## [Directions for this task]
Among the entries that follow, tally the lines with the string "Hard". Give no more than the number.

## [Data for analysis]
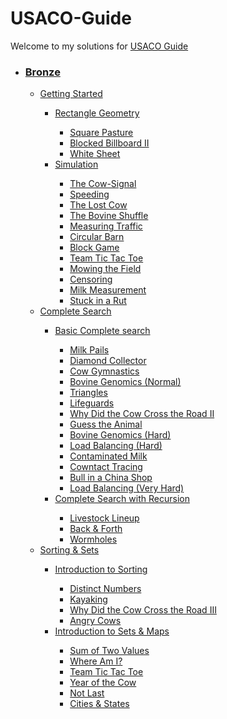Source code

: # USACO-Guide
Welcome to my solutions for <a href="https://usaco.guide">USACO Guide</a>
<ul>
<li><h3><a href="https://github.com/ong-wei-hong/USACO-Guide/tree/main/Bronze">Bronze</a></h3></li>
<ul>
<li><a href="https://github.com/ong-wei-hong/USACO-Guide/tree/main/Bronze/Getting%20Started">Getting Started</a></li>
<ul>
<li><a href="https://github.com/ong-wei-hong/USACO-Guide/tree/main/Bronze/Getting%20Started/Rectangle%20Geometry">Rectangle Geometry</a></li>
<ul>
<li><a href="https://github.com/ong-wei-hong/USACO-Guide/blob/main/Bronze/Getting%20Started/Rectangle%20Geometry/Square_Pasture.cpp">Square Pasture</a></li>
<li><a href="https://github.com/ong-wei-hong/USACO-Guide/blob/main/Bronze/Getting%20Started/Rectangle%20Geometry/Blocked_Billboard_II.cpp">Blocked Billboard II</a></li>
<li><a href="https://github.com/ong-wei-hong/USACO-Guide/blob/main/Bronze/Getting%20Started/Rectangle%20Geometry/White%20Sheet.cpp">White Sheet</a></li>
</ul>
<li><a href="https://github.com/ong-wei-hong/USACO-Guide/tree/main/Bronze/Getting%20Started/Simulation">Simulation</a></li>
<ul>
<li><a href="https://github.com/ong-wei-hong/USACO-Guide/tree/main/Bronze/Getting%20Started/Simulation/The_Cow-Signal.cpp">The Cow-Signal</a></li>
<li><a href="https://github.com/ong-wei-hong/USACO-Guide/tree/main/Bronze/Getting%20Started/Simulation/Speeding_Ticket.cpp">Speeding</a></li>
<li><a href="https://github.com/ong-wei-hong/USACO-Guide/tree/main/Bronze/Getting%20Started/Simulation/The_Lost_Cow.cpp">The Lost Cow</a></li>
<li><a href="https://github.com/ong-wei-hong/USACO-Guide/tree/main/Bronze/Getting%20Started/Simulation/The_Bovine_Shuffle.cpp">The Bovine Shuffle</a></li>
<li><a href="https://github.com/ong-wei-hong/USACO-Guide/tree/main/Bronze/Getting%20Started/Simulation/Measuring_Traffic.cpp">Measuring Traffic</a></li>
<li><a href="https://github.com/ong-wei-hong/USACO-Guide/tree/main/Bronze/Getting%20Started/Simulation/Circular_Barn.cpp">Circular Barn</a></li>
<li><a href="https://github.com/ong-wei-hong/USACO-Guide/tree/main/Bronze/Getting%20Started/Simulation/Block_Game.cpp">Block Game</a></li>
<li><a href="https://github.com/ong-wei-hong/USACO-Guide/tree/main/Bronze/Getting%20Started/Simulation/Team_Tic_Tac_Toe.cpp">Team Tic Tac Toe</a></li>
<li><a href="https://github.com/ong-wei-hong/USACO-Guide/tree/main/Bronze/Getting%20Started/Simulation/Mowing_the_Field.cpp">Mowing the Field</a></li>
<li><a href="https://github.com/ong-wei-hong/USACO-Guide/tree/main/Bronze/Getting%20Started/Simulation/Censoring.cpp">Censoring</a></li>
<li><a href="https://github.com/ong-wei-hong/USACO-Guide/tree/main/Bronze/Getting%20Started/Simulation/Milk_Measurement.cpp">Milk Measurement</a></li>
<li><a href="https://github.com/ong-wei-hong/USACO-Guide/tree/main/Bronze/Getting%20Started/Simulation/Stuck_in_a_Rut.cpp">Stuck in a Rut</a></li>
</ul>
</ul>
<li><a href="https://github.com/ong-wei-hong/USACO-Guide/tree/main/Bronze/Complete%20Search">Complete Search</a></li>
<ul>
<li><a href="https://github.com/ong-wei-hong/USACO-Guide/tree/main/Bronze/Complete%20Search/Basic%20Complete%20Search">Basic Complete search</a></li>
<ul>
<li><a href="https://github.com/ong-wei-hong/USACO-Guide/tree/main/Bronze/Complete%20Search/Basic%20Complete%20Search/Milk_Pails.cpp">Milk Pails</a></li>
<li><a href="https://github.com/ong-wei-hong/USACO-Guide/tree/main/Bronze/Complete%20Search/Basic%20Complete%20Search/Diamond_Collector.cpp">Diamond Collector</a></li>
<li><a href="https://github.com/ong-wei-hong/USACO-Guide/tree/main/Bronze/Complete%20Search/Basic%20Complete%20Search/Cow_Gymnastics.cpp">Cow Gymnastics</a></li>
<li><a href="https://github.com/ong-wei-hong/USACO-Guide/tree/main/Bronze/Complete%20Search/Basic%20Complete%20Search/Bovine_Genomics.cpp">Bovine Genomics (Normal)</a></li>
<li><a href="https://github.com/ong-wei-hong/USACO-Guide/tree/main/Bronze/Complete%20Search/Basic%20Complete%20Search/Triangles.cpp">Triangles</a></li>
<li><a href="https://github.com/ong-wei-hong/USACO-Guide/tree/main/Bronze/Complete%20Search/Basic%20Complete%20Search/Lifeguards.cpp">Lifeguards</a></li>
<li><a href="https://github.com/ong-wei-hong/USACO-Guide/tree/main/Bronze/Complete%20Search/Basic%20Complete%20Search/Why_Did_the_Cow_Cross_the_Road_II.cpp">Why Did the Cow Cross the Road II</a></li>
<li><a href="https://github.com/ong-wei-hong/USACO-Guide/tree/main/Bronze/Complete%20Search/Basic%20Complete%20Search/Guess_the_Animal.cpp">Guess the Animal</a></li>
<li><a href="https://github.com/ong-wei-hong/USACO-Guide/tree/main/Bronze/Complete%20Search/Basic%20Complete%20Search/Bovine_Genomics_2.cpp">Bovine Genomics (Hard)</a></li>
<li><a href="https://github.com/ong-wei-hong/USACO-Guide/tree/main/Bronze/Complete%20Search/Basic%20Complete%20Search/Load_Balancing.cpp">Load Balancing (Hard)</a></li>
<li><a href="https://github.com/ong-wei-hong/USACO-Guide/tree/main/Bronze/Complete%20Search/Basic%20Complete%20Search/Contaminated_Milk.cpp">Contaminated Milk</a></li>
<li><a href="https://github.com/ong-wei-hong/USACO-Guide/tree/main/Bronze/Complete%20Search/Basic%20Complete%20Search/Cowntact_Tracing.cpp">Cowntact Tracing</a></li>
<li><a href="https://github.com/ong-wei-hong/USACO-Guide/tree/main/Bronze/Complete%20Search/Basic%20Complete%20Search/Bull_in_a_China_Shop.cpp">Bull in a China Shop</a></li>
<li><a href="https://github.com/ong-wei-hong/USACO-Guide/tree/main/Bronze/Complete%20Search/Basic%20Complete%20Search/Load_Balancing_2.cpp">Load Balancing (Very Hard)</a></li>
</ul>
<li><a href="https://github.com/ong-wei-hong/USACO-Guide/tree/main/Bronze/Complete%20Search/Complete%20Search%20with%20Recursion">Complete Search with Recursion</a></li>
<ul>
<li><a href="https://github.com/ong-wei-hong/USACO-Guide/tree/main/Bronze/Complete%20Search/Complete%20Search%20with%20Recursion/Livestock_Lineup.cpp">Livestock Lineup</a></li>
<li><a href="https://github.com/ong-wei-hong/USACO-Guide/tree/main/Bronze/Complete%20Search/Complete%20Search%20with%20Recursion/Back_and_Forth.cpp">Back & Forth</a></li>
<li><a href="https://github.com/ong-wei-hong/USACO-Guide/tree/main/Bronze/Complete%20Search/Complete%20Search%20with%20Recursion/Wormholes.cpp">Wormholes</a></li>
</ul>
</ul>
<li><a href="https://github.com/ong-wei-hong/USACO-Guide/tree/main/Bronze/Sorting%20%26%20Sets">Sorting & Sets</li>
<ul>
<li><a href="https://github.com/ong-wei-hong/USACO-Guide/tree/main/Bronze/Sorting%20%26%20Sets/Introduction%20to%20Sorting">Introduction to Sorting</a></li>
<ul>
<li><a href="https://github.com/ong-wei-hong/USACO-Guide/tree/main/Bronze/Sorting%20%26%20Sets/Introduction%20to%20Sorting/Distinct Numbers.cpp">Distinct Numbers</a></li>
<li><a href="https://github.com/ong-wei-hong/USACO-Guide/tree/main/Bronze/Sorting%20%26%20Sets/Introduction%20to%20Sorting/Kayaking.cpp">Kayaking</a></li>
<li><a href="https://github.com/ong-wei-hong/USACO-Guide/tree/main/Bronze/Sorting%20%26%20Sets/Introduction%20to%20Sorting/Why_Did_the_Cow_Cross_the_Road_III.cpp">Why Did the Cow Cross the Road III</a></li>
<li><a href="https://github.com/ong-wei-hong/USACO-Guide/tree/main/Bronze/Sorting%20%26%20Sets/Introduction%20to%20Sorting/Angry_Cows.cpp">Angry Cows</a></li>
</ul>
<li><a href="https://github.com/ong-wei-hong/USACO-Guide/tree/main/Bronze/Sorting%20%26%20Sets/Introduction%20to%20Sets%20%26%20Maps">Introduction to Sets & Maps</a></li>
<ul>
<li><a href="https://github.com/ong-wei-hong/USACO-Guide/tree/main/Bronze/Sorting%20%26%20Sets/Introduction%20to%20Sets%20%26%20Map/Sum%20of%20Two%20Values.cpp">Sum of Two Values</a></li>
<li><a href="https://github.com/ong-wei-hong/USACO-Guide/tree/main/Bronze/Sorting%20%26%20Sets/Introduction%20to%20Sets%20%26%20Map/Where_Am_I.cpp">Where Am I?</a></li>
<li><a href="https://github.com/ong-wei-hong/USACO-Guide/tree/main/Bronze/Sorting%20%26%20Sets/Introduction%20to%20Sets%20%26%20Map/Team_Tic_Tac_Toe.cpp">Team Tic Tac Toe</a></li>
<li><a href="https://github.com/ong-wei-hong/USACO-Guide/tree/main/Bronze/Sorting%20%26%20Sets/Introduction%20to%20Sets%20%26%20Map/Year_of_the_Cows.cpp">Year of the Cow</a></li>
<li><a href="https://github.com/ong-wei-hong/USACO-Guide/tree/main/Bronze/Sorting%20%26%20Sets/Introduction%20to%20Sets%20%26%20Map/Don't_Be_Last.cpp">Not Last</a></li>
<li><a href="https://github.com/ong-wei-hong/USACO-Guide/tree/main/Bronze/Sorting%20%26%20Sets/Introduction%20to%20Sets%20%26%20Map/Cities_and_States.cpp">Cities & States</a></li>
</ul>
</ul>
</ul>
</ul>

## [Reply to the task]
3